Pictures with lens parameters:
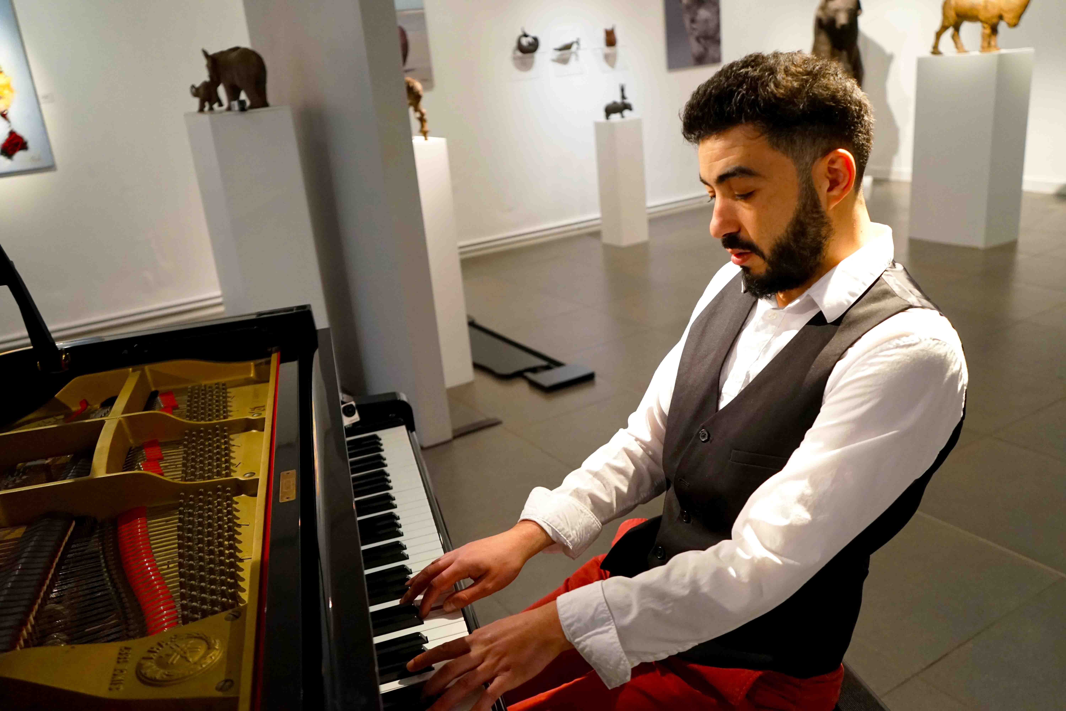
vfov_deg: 45.0
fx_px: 859
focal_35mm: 29
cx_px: 533
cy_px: 356
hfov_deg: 63.7
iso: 2500
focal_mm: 29
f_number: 3.5
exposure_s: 1/160
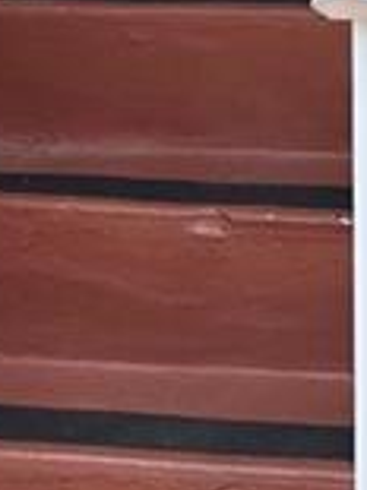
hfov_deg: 7.5
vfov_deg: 10.7
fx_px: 2520
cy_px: -272
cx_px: 1022
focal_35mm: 178
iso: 25
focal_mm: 5.4
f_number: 1.8
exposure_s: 1/629
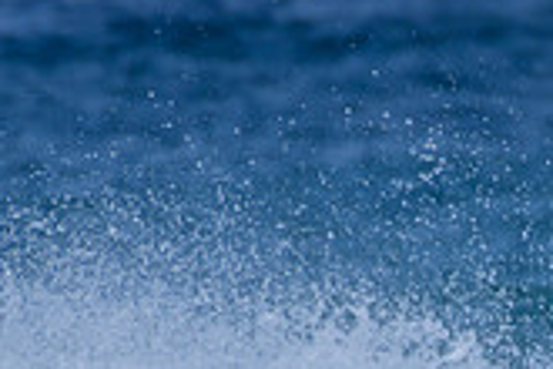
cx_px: 885
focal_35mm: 3518
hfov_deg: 0.6
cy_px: 599
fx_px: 54036
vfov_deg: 0.4
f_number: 11
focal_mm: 1000
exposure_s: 1/2000
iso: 640
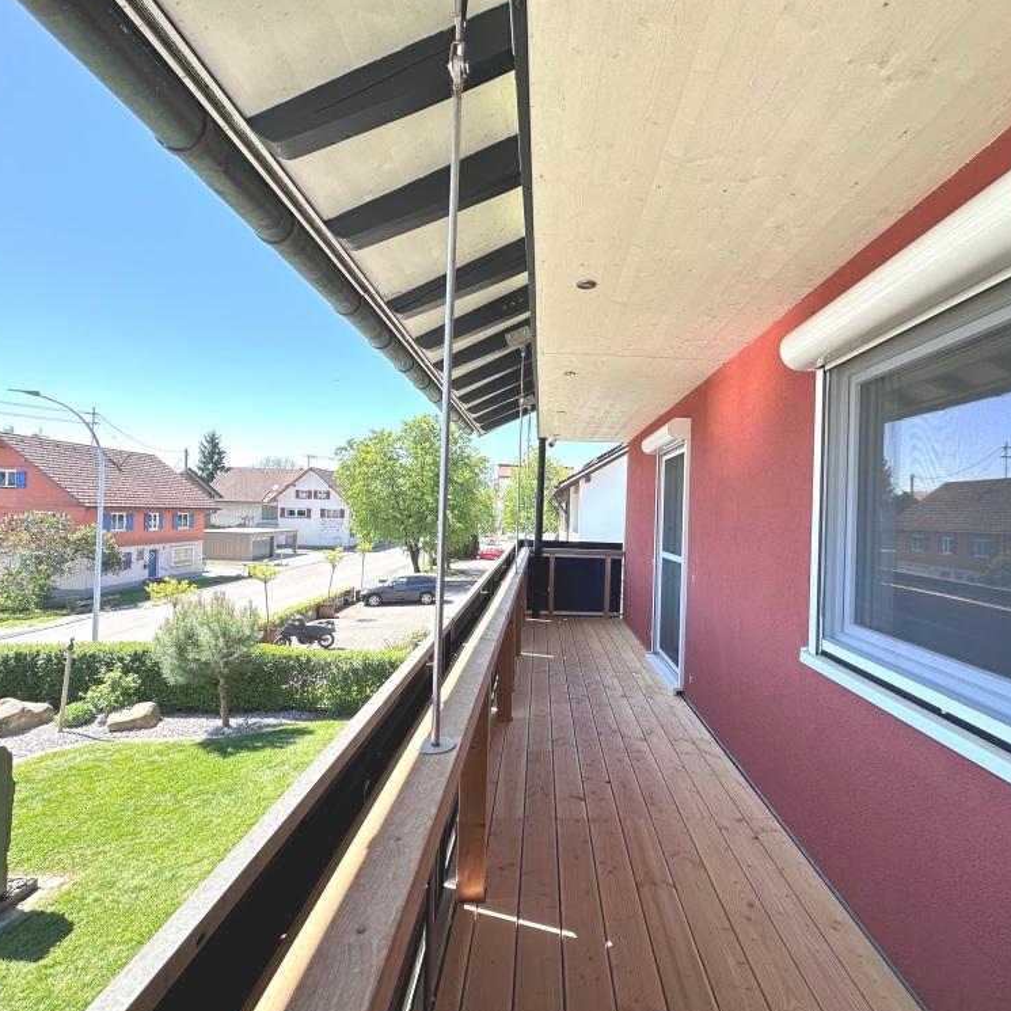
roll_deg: -1.5
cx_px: 567
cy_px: 510
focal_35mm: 17
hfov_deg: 83.6
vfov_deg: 84.0
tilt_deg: +0.5
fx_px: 562
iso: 40
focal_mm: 2.22
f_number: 2.2
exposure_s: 1/271
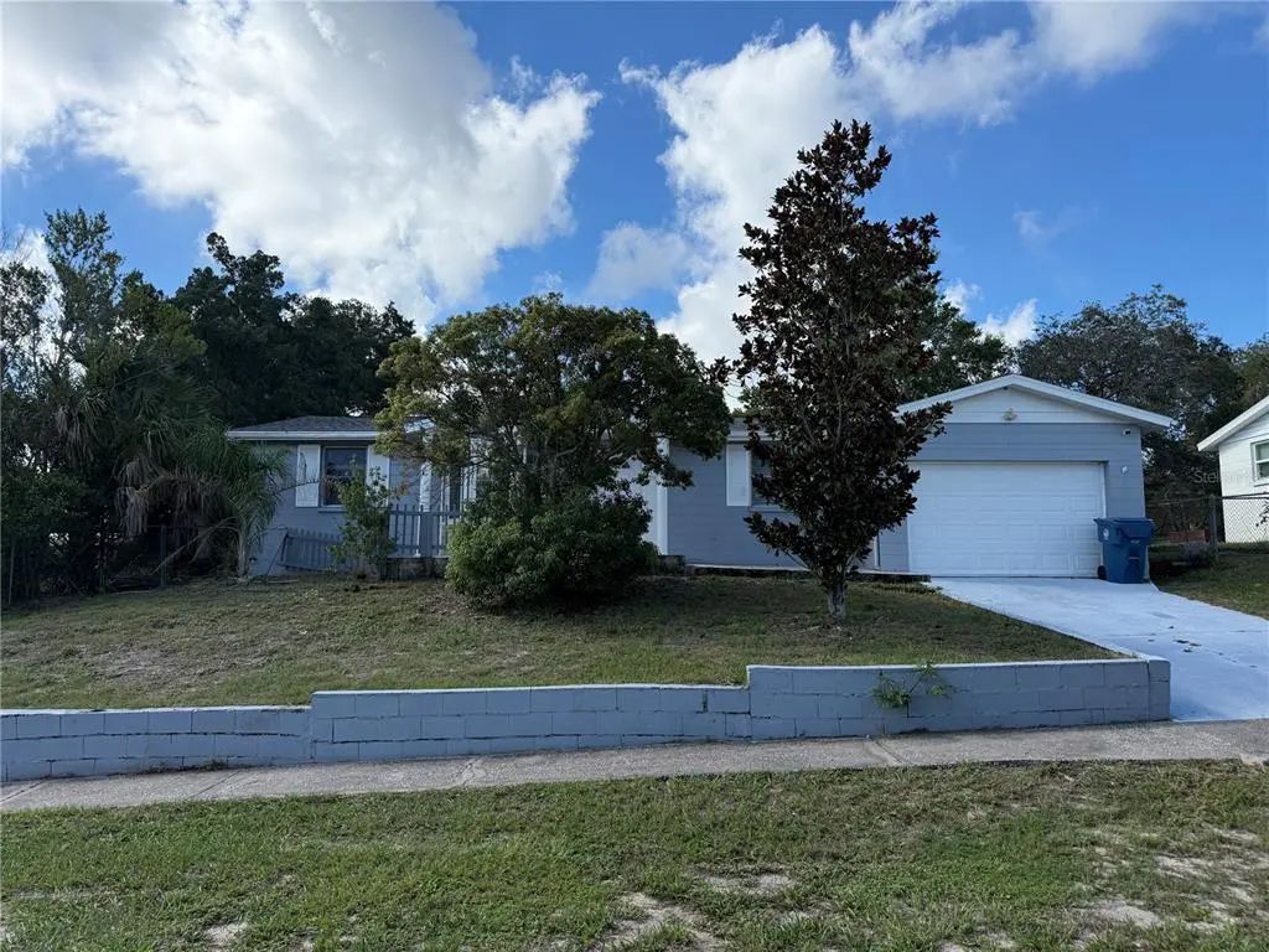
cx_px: 634
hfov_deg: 71.6
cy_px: 476
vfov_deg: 56.8
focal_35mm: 24
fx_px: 880
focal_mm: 6.76
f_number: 1.78
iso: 100
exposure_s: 1/4405
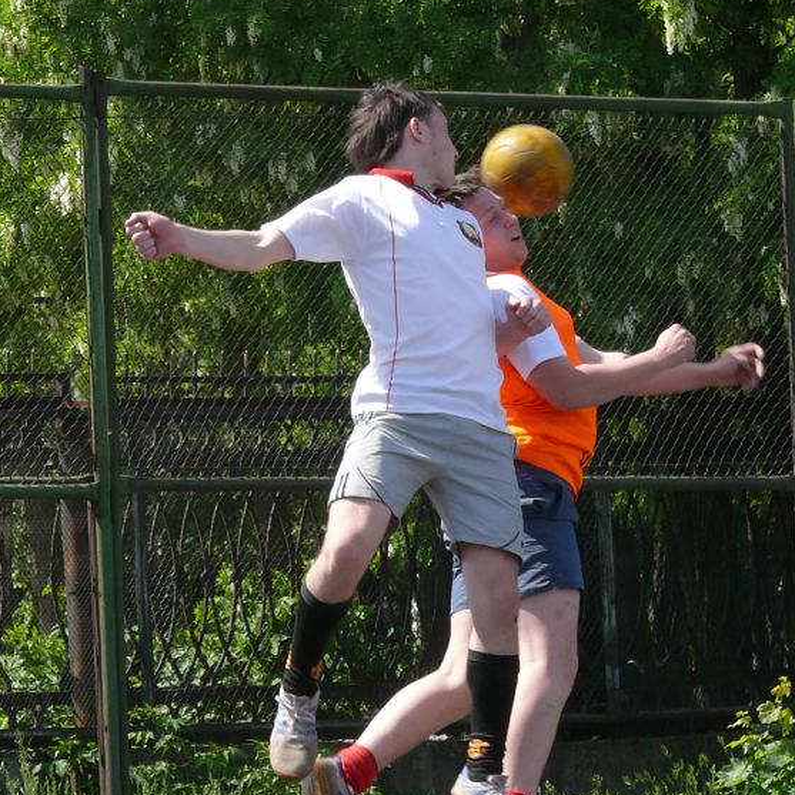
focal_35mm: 399
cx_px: 397
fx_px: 10367
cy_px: 488
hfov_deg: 4.4
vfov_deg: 4.4
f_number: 5.6
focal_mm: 39.9
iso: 100
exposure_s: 1/320
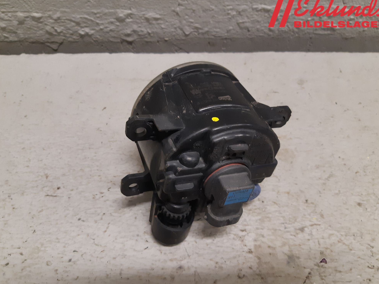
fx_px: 296
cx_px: 189
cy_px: 142
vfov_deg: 51.4
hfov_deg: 65.3
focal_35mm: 27
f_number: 1.7
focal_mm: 3.93
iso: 200
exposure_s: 1/50
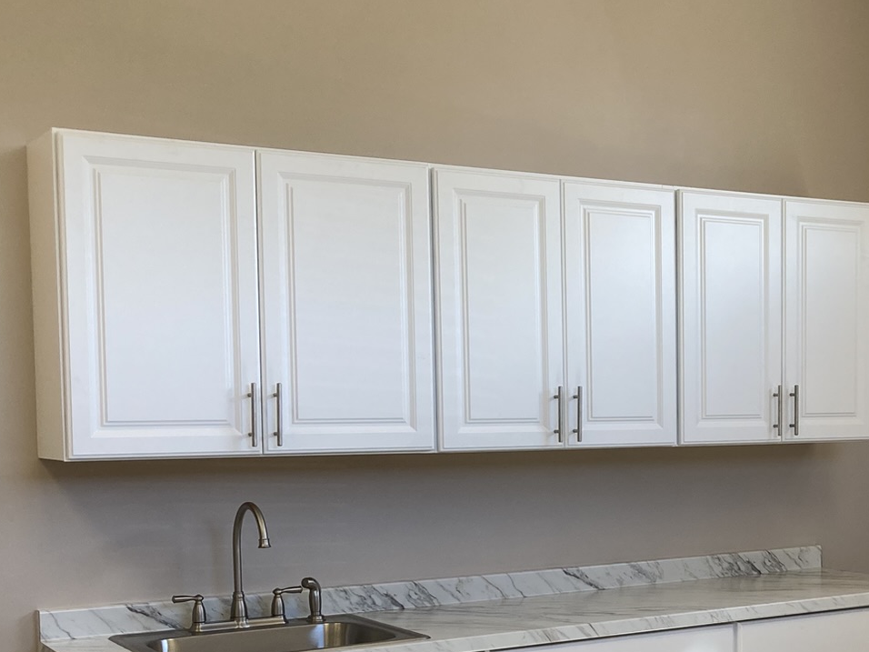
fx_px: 1506
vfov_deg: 24.0
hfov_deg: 30.8
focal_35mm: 60
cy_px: 519
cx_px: 772
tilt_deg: -4.5
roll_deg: -0.1
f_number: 1.8
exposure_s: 1/120
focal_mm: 3.99
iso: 25
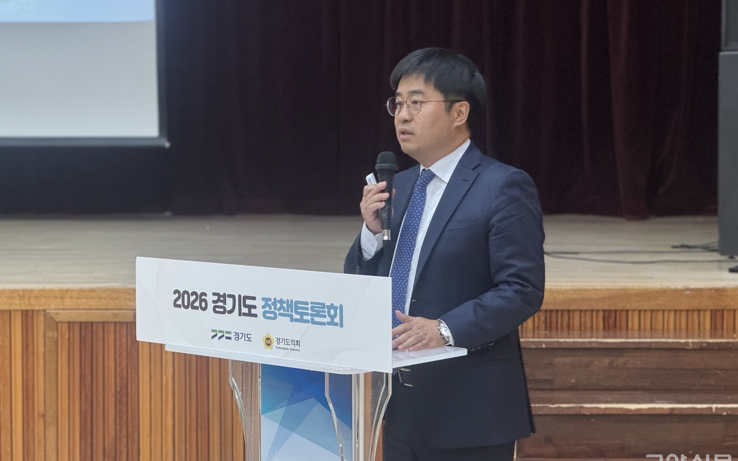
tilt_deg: -2.3
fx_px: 1649
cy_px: 209
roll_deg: +0.6
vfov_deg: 15.9
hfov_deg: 25.2
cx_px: 370
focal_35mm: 82
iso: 640
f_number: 2.8
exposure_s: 1/40
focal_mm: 9
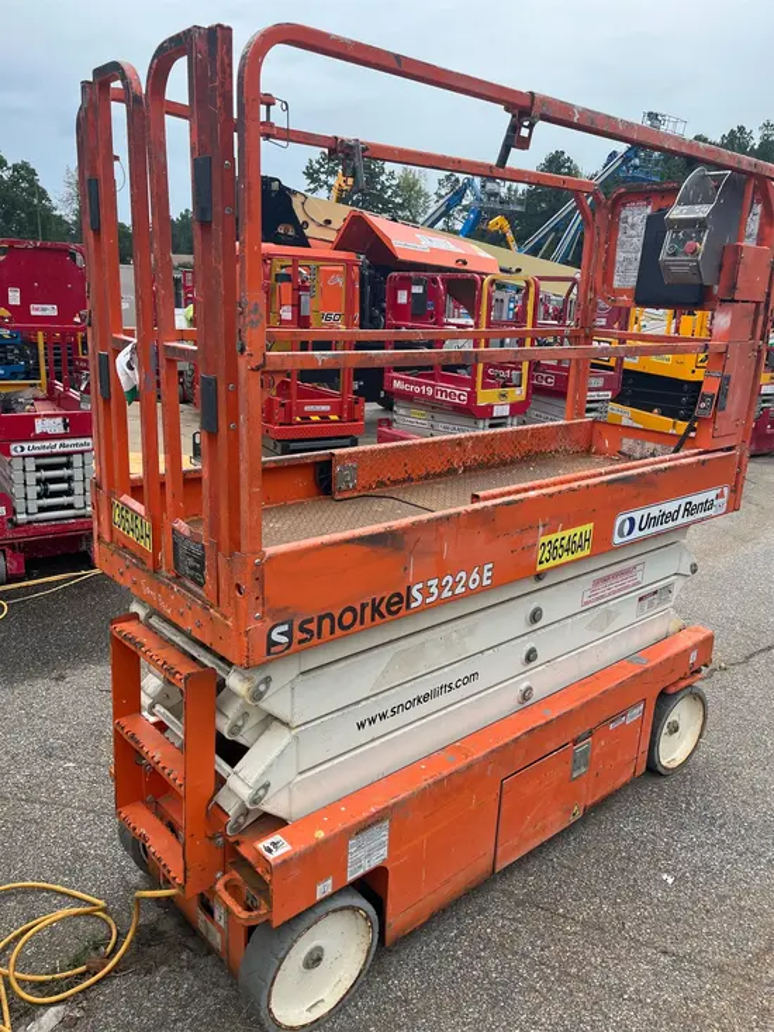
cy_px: 516
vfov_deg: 67.3
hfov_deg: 53.1
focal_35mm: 26
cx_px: 387
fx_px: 775
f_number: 1.6
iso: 50
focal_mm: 5.1
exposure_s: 1/1404
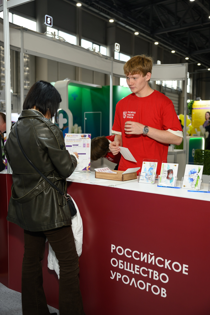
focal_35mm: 35
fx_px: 306
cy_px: 158
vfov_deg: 54.4
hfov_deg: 37.9
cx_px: 105
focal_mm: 35
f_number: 2.8
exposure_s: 1/200
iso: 200
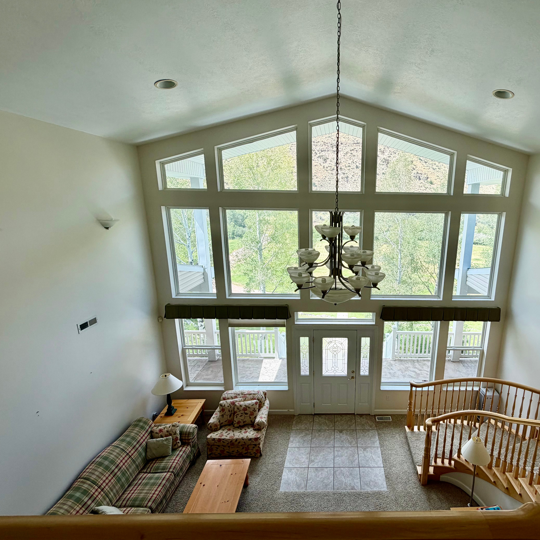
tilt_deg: -13.6
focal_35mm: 17
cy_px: 273
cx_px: 346
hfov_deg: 81.9
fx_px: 300
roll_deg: -0.9
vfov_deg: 84.0
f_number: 2.2
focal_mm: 2.22
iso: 50
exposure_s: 1/270
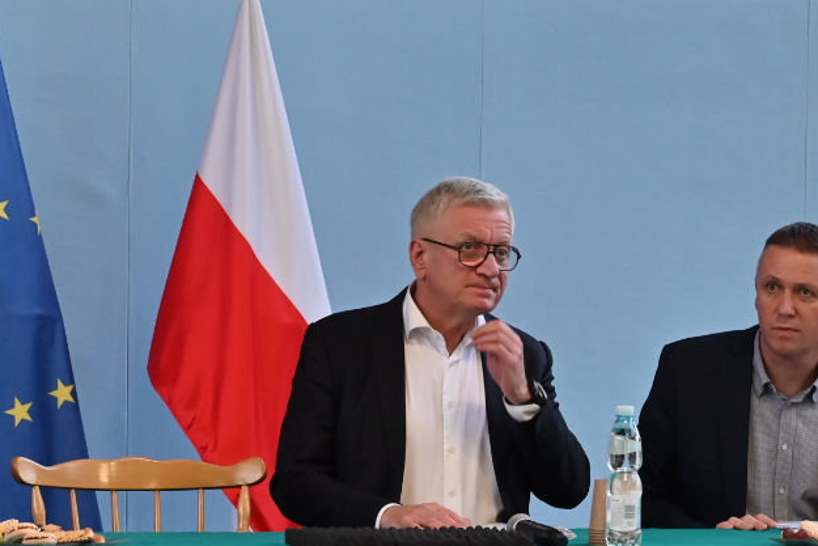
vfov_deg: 10.8
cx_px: 288
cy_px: 467
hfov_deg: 16.1
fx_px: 2886
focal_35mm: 127
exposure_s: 1/160
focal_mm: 49
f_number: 4
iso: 900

• _Task prompt_
Repeat the records above word for word, apart from the pictures.

• _Final answer_
vfov_deg: 45.0
fx_px: 859
focal_35mm: 29
cx_px: 533
cy_px: 356
hfov_deg: 63.7
iso: 2500
focal_mm: 29
f_number: 3.5
exposure_s: 1/160
hfov_deg: 7.5
vfov_deg: 10.7
fx_px: 2520
cy_px: -272
cx_px: 1022
focal_35mm: 178
iso: 25
focal_mm: 5.4
f_number: 1.8
exposure_s: 1/629
cx_px: 885
focal_35mm: 3518
hfov_deg: 0.6
cy_px: 599
fx_px: 54036
vfov_deg: 0.4
f_number: 11
focal_mm: 1000
exposure_s: 1/2000
iso: 640
roll_deg: -1.5
cx_px: 567
cy_px: 510
focal_35mm: 17
hfov_deg: 83.6
vfov_deg: 84.0
tilt_deg: +0.5
fx_px: 562
iso: 40
focal_mm: 2.22
f_number: 2.2
exposure_s: 1/271
cx_px: 634
hfov_deg: 71.6
cy_px: 476
vfov_deg: 56.8
focal_35mm: 24
fx_px: 880
focal_mm: 6.76
f_number: 1.78
iso: 100
exposure_s: 1/4405
focal_35mm: 399
cx_px: 397
fx_px: 10367
cy_px: 488
hfov_deg: 4.4
vfov_deg: 4.4
f_number: 5.6
focal_mm: 39.9
iso: 100
exposure_s: 1/320
fx_px: 296
cx_px: 189
cy_px: 142
vfov_deg: 51.4
hfov_deg: 65.3
focal_35mm: 27
f_number: 1.7
focal_mm: 3.93
iso: 200
exposure_s: 1/50
fx_px: 1506
vfov_deg: 24.0
hfov_deg: 30.8
focal_35mm: 60
cy_px: 519
cx_px: 772
tilt_deg: -4.5
roll_deg: -0.1
f_number: 1.8
exposure_s: 1/120
focal_mm: 3.99
iso: 25
tilt_deg: -2.3
fx_px: 1649
cy_px: 209
roll_deg: +0.6
vfov_deg: 15.9
hfov_deg: 25.2
cx_px: 370
focal_35mm: 82
iso: 640
f_number: 2.8
exposure_s: 1/40
focal_mm: 9
cy_px: 516
vfov_deg: 67.3
hfov_deg: 53.1
focal_35mm: 26
cx_px: 387
fx_px: 775
f_number: 1.6
iso: 50
focal_mm: 5.1
exposure_s: 1/1404
focal_35mm: 35
fx_px: 306
cy_px: 158
vfov_deg: 54.4
hfov_deg: 37.9
cx_px: 105
focal_mm: 35
f_number: 2.8
exposure_s: 1/200
iso: 200
tilt_deg: -13.6
focal_35mm: 17
cy_px: 273
cx_px: 346
hfov_deg: 81.9
fx_px: 300
roll_deg: -0.9
vfov_deg: 84.0
f_number: 2.2
focal_mm: 2.22
iso: 50
exposure_s: 1/270
vfov_deg: 10.8
cx_px: 288
cy_px: 467
hfov_deg: 16.1
fx_px: 2886
focal_35mm: 127
exposure_s: 1/160
focal_mm: 49
f_number: 4
iso: 900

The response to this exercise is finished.